- Opening Delimiter -

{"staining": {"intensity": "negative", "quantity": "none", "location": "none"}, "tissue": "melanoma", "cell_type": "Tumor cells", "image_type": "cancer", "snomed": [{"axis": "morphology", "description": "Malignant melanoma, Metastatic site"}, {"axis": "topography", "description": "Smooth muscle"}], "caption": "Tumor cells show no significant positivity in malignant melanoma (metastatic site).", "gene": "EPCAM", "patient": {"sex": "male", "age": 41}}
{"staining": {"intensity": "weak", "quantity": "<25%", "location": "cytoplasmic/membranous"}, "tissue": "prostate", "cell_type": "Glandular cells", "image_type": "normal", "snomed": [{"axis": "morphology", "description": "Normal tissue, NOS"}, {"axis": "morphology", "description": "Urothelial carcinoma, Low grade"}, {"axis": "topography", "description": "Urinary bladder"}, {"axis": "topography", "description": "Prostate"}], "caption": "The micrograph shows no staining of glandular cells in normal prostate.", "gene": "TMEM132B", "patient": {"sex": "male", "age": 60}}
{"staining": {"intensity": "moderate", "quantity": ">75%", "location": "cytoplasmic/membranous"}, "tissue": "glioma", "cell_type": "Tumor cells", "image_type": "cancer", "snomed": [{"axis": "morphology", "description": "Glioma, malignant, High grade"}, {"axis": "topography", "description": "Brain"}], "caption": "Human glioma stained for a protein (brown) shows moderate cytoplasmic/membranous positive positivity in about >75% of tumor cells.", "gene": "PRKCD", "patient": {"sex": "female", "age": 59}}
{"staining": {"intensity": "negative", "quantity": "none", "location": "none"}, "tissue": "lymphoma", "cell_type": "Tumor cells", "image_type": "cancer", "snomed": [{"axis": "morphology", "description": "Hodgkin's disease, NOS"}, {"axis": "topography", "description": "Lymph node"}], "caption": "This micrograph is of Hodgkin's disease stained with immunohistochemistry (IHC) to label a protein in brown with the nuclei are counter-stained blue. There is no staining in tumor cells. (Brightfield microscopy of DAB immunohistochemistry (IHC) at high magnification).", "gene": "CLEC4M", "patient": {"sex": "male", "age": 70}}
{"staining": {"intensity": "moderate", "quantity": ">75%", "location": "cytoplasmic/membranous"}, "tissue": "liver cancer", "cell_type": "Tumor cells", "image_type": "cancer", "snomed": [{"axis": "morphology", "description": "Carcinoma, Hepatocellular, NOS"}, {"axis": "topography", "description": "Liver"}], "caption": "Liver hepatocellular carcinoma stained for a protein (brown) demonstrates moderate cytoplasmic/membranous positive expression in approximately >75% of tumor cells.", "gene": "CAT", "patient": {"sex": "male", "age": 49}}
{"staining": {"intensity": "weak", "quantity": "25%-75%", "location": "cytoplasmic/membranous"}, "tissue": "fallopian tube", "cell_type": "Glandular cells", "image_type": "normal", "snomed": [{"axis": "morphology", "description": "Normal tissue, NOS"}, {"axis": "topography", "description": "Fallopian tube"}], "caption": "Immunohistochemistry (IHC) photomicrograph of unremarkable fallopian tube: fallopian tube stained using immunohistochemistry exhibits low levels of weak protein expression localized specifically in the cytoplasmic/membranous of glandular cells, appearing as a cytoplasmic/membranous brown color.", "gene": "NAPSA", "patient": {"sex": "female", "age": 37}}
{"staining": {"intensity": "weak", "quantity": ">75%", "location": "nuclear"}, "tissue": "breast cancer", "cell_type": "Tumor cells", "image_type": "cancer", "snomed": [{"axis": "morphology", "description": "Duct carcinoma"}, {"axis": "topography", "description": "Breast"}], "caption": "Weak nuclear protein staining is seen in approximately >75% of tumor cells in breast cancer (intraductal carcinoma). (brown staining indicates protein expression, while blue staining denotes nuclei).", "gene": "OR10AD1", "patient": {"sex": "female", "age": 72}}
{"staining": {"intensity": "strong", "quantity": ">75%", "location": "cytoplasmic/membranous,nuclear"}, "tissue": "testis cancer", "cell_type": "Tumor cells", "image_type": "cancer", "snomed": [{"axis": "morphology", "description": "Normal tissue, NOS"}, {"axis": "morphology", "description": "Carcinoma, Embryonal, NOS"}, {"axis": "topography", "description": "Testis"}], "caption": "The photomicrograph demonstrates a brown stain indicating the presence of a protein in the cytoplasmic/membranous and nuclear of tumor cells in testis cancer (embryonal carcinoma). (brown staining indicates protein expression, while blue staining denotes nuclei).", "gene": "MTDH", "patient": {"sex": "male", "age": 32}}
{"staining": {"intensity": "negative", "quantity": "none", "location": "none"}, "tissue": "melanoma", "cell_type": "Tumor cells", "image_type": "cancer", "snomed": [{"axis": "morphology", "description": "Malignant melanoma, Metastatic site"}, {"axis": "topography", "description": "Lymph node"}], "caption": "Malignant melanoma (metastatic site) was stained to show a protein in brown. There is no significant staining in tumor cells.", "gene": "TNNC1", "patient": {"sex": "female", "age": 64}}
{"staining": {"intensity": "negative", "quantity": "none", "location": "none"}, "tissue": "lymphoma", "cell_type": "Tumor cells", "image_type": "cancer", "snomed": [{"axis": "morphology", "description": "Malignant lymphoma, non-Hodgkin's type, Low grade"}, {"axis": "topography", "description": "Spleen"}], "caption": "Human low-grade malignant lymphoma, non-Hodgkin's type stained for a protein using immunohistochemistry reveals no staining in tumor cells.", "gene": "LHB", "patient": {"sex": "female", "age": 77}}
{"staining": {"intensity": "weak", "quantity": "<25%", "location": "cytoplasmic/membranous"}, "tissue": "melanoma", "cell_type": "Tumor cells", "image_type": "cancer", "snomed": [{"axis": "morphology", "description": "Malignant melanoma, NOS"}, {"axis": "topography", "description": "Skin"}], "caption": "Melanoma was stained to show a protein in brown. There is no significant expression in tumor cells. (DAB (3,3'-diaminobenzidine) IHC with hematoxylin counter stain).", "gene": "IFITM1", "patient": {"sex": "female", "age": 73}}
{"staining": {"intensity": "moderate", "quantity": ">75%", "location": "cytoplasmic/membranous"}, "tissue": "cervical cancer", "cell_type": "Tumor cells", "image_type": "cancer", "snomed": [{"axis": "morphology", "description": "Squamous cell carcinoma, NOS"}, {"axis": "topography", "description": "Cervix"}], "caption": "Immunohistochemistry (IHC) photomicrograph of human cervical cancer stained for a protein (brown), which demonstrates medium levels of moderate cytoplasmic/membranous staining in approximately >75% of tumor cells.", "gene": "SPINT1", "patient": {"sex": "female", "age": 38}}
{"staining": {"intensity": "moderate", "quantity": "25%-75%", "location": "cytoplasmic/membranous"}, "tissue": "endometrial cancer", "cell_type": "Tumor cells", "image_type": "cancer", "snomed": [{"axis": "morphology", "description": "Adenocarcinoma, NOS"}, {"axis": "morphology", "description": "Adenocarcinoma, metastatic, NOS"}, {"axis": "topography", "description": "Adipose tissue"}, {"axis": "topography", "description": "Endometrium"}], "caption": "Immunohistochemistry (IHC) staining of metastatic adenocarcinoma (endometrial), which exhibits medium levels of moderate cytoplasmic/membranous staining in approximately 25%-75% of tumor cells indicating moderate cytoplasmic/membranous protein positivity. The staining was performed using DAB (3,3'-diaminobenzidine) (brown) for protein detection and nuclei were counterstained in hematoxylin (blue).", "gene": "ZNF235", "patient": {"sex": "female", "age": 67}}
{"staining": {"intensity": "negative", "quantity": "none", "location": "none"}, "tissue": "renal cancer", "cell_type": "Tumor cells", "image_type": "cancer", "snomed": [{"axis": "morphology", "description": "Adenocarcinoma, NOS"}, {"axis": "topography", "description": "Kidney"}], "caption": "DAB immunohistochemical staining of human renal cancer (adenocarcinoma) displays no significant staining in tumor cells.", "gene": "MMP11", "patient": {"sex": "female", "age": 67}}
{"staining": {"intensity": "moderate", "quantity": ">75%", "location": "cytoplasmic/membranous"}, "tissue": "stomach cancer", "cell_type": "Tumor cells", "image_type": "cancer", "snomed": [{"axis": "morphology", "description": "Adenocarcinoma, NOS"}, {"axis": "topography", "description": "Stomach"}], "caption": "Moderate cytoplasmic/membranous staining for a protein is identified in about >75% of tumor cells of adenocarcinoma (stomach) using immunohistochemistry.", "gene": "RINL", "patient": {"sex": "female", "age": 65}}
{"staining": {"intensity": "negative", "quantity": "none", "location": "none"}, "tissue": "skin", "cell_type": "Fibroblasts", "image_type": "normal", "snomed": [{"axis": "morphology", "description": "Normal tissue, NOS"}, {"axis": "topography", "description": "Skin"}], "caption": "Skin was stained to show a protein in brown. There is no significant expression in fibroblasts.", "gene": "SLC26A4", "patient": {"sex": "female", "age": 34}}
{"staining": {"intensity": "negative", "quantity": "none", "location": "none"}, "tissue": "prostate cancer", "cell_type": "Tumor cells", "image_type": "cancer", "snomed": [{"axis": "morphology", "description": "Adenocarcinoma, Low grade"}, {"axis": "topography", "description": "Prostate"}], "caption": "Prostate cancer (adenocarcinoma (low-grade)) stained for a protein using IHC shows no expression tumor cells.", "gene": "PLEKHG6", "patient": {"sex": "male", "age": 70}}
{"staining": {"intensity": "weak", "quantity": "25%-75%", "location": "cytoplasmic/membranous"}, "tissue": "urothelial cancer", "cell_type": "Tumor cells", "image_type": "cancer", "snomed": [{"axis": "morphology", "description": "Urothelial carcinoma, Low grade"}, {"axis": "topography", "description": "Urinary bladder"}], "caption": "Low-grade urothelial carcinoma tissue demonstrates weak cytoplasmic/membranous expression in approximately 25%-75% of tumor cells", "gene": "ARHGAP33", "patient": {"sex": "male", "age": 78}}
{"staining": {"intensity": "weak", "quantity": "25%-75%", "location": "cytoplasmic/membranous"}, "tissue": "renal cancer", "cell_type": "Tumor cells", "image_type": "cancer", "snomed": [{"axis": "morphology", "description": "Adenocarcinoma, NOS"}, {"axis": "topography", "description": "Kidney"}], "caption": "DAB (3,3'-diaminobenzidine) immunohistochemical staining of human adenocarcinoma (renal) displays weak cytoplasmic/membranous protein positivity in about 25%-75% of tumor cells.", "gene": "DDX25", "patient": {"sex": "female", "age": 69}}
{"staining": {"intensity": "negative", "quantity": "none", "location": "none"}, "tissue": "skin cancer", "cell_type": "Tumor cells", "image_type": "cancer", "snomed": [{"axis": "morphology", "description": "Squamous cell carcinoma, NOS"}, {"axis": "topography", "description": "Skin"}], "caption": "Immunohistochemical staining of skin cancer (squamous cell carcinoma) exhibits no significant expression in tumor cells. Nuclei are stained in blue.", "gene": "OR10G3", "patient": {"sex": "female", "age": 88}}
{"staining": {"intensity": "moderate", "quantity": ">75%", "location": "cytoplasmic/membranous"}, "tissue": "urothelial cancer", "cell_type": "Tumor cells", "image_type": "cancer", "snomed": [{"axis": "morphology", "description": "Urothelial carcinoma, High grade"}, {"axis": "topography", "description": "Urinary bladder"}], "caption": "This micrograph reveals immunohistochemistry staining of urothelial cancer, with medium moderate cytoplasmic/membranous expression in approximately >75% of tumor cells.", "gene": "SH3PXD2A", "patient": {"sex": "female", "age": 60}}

- Closing Delimiter -

• [Work instruction]:
From the records above, retype only the lines starting at the line that contains "cancer (adenocarcinoma (low-grade))" and ending at the line that contains "urothelial carcinoma tissue", both included.

• [Answer below]:
{"staining": {"intensity": "negative", "quantity": "none", "location": "none"}, "tissue": "prostate cancer", "cell_type": "Tumor cells", "image_type": "cancer", "snomed": [{"axis": "morphology", "description": "Adenocarcinoma, Low grade"}, {"axis": "topography", "description": "Prostate"}], "caption": "Prostate cancer (adenocarcinoma (low-grade)) stained for a protein using IHC shows no expression tumor cells.", "gene": "PLEKHG6", "patient": {"sex": "male", "age": 70}}
{"staining": {"intensity": "weak", "quantity": "25%-75%", "location": "cytoplasmic/membranous"}, "tissue": "urothelial cancer", "cell_type": "Tumor cells", "image_type": "cancer", "snomed": [{"axis": "morphology", "description": "Urothelial carcinoma, Low grade"}, {"axis": "topography", "description": "Urinary bladder"}], "caption": "Low-grade urothelial carcinoma tissue demonstrates weak cytoplasmic/membranous expression in approximately 25%-75% of tumor cells", "gene": "ARHGAP33", "patient": {"sex": "male", "age": 78}}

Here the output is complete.